§ **GIVEN MATERIAL**
== == ==

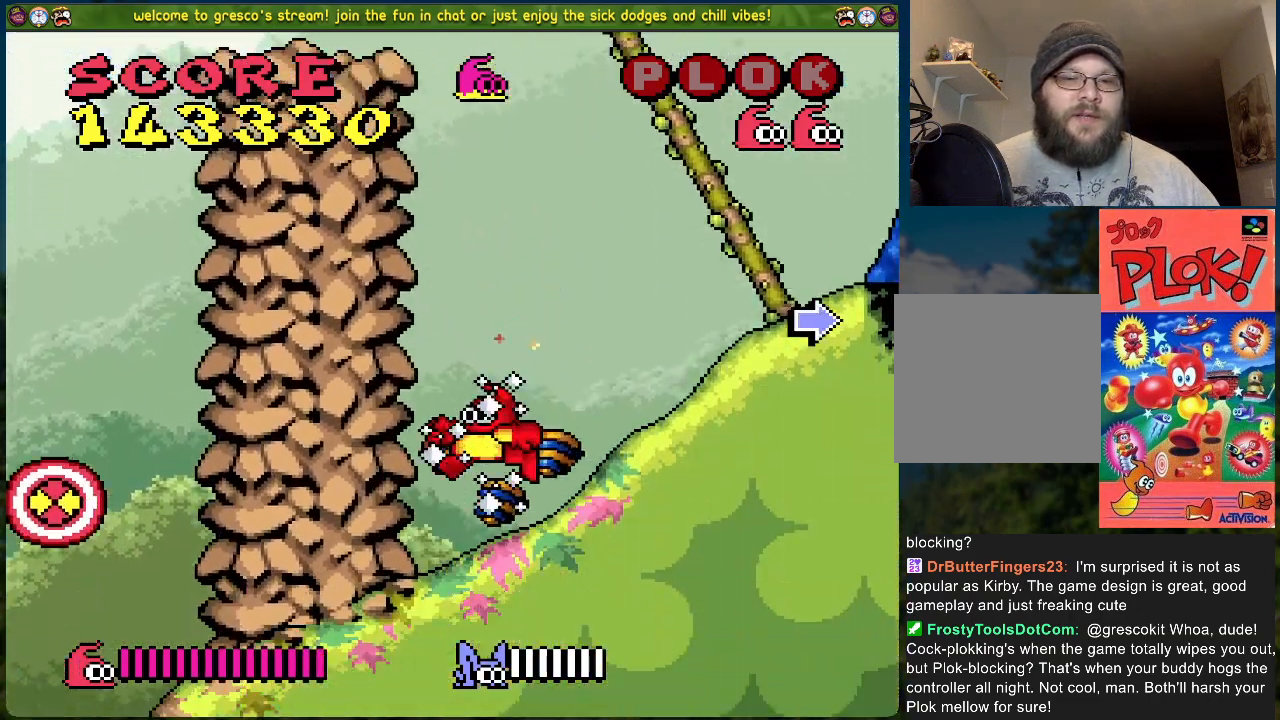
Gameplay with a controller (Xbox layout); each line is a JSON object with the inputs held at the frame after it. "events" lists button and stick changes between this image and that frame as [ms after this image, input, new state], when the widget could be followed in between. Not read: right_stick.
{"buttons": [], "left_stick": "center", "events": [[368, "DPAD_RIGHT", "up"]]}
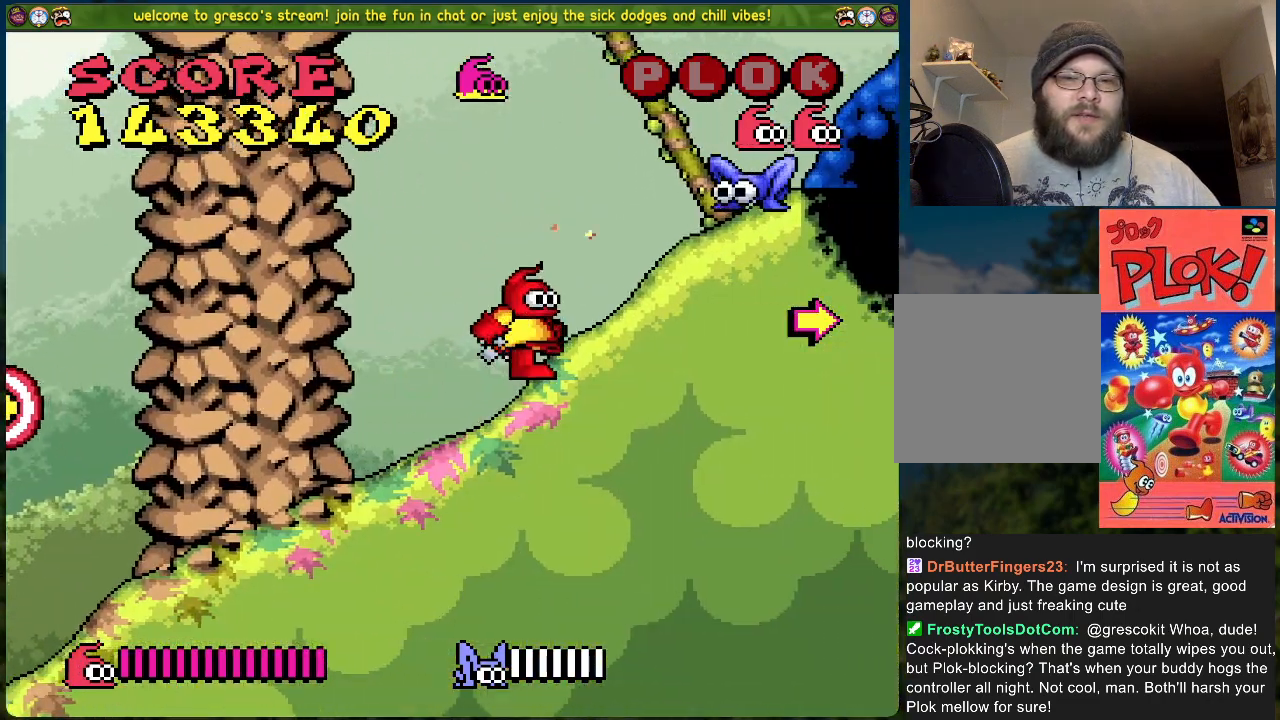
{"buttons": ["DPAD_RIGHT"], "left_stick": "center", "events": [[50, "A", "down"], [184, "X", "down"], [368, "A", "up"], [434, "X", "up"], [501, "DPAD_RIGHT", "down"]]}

== == ==

§ **REQUIREMENT**
Print all data above verbatim, except pictures.

§ **REPLY**
Gameplay with a controller (Xbox layout); each line is a JSON object with the inputs held at the frame after it. "events" lists button and stick changes between this image and that frame as [ms after this image, input, new state], when the widget could be followed in between. Not read: right_stick.
{"buttons": [], "left_stick": "center", "events": [[368, "DPAD_RIGHT", "up"]]}
{"buttons": ["DPAD_RIGHT"], "left_stick": "center", "events": [[50, "A", "down"], [184, "X", "down"], [368, "A", "up"], [434, "X", "up"], [501, "DPAD_RIGHT", "down"]]}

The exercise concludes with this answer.